# In the barn today -



## kelebek (Oct 5, 2007)

I just had to share - I trimmed hooves on everyone but my main buck, Donnie, today and while I was trimming I felt babies in Delight!! YAH!! She is due sometime between 6-8 weeks!! J-Nels Delight is bred to Rosasharn's TL Cauldron ... I am so stoked!!

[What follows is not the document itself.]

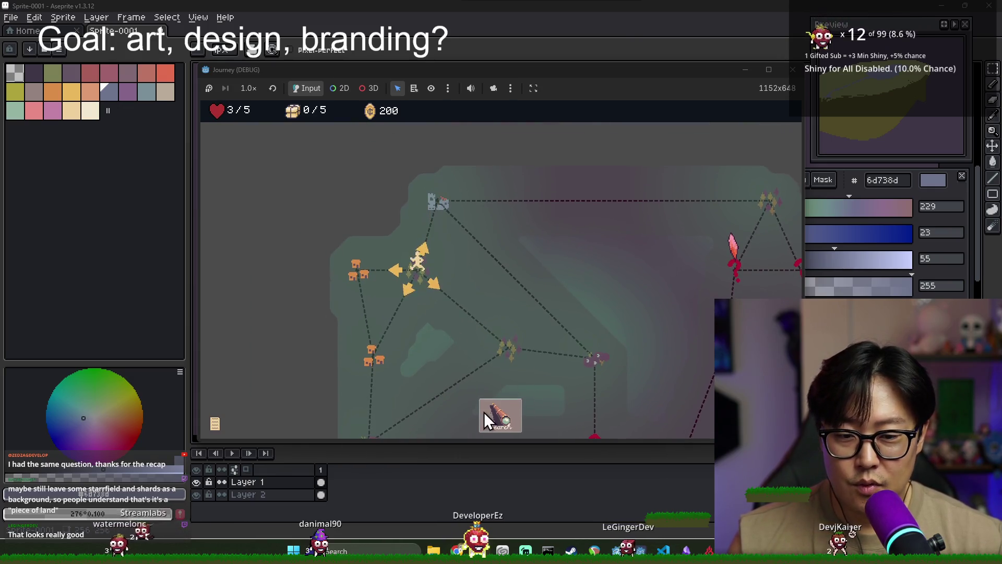
{"action": "left_click", "coordinate": [496, 414]}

But then I was also playing with the ducks and what not and got some super cute pics of them -


----------



## cdtrum (Aug 25, 2008)

Sooooo sweet.......love the first and second pic!


----------



## TinyHoovesRanch (Jan 16, 2010)

Seeing this makes me miss having my duck 

Yours are soooo cute!


----------



## Mon Reve Farm (Jun 25, 2010)

Great pictures!!

Ours have just finally filled in from their molt. One of the Cayugas now has white spots all over her chest. My daughter has been calling her "Dot". She looks so funny!!


----------



## VickiH (Sep 24, 2010)

So pretty! My ducks are quacking crazy but I  them. I have Welsh Harlequins.


----------



## KW Farms (Jun 21, 2008)

To cute. Can't wait to see what Delight has for ya!!


----------



## toth boer goats (Jul 20, 2008)

They are gorgeous.......... :thumb: :greengrin:


----------



## kelebek (Oct 5, 2007)

Thank you


----------



## toth boer goats (Jul 20, 2008)

Your welcome.... :greengrin:


----------



## nancy d (Oct 5, 2007)

So CUTE! Allison you sure are great with the camera!


----------



## kelebek (Oct 5, 2007)

Nah - just able to get pics if I hang out outside long enough. My camera is not "expensive" - it was only like 200 - but i really do like it alot


----------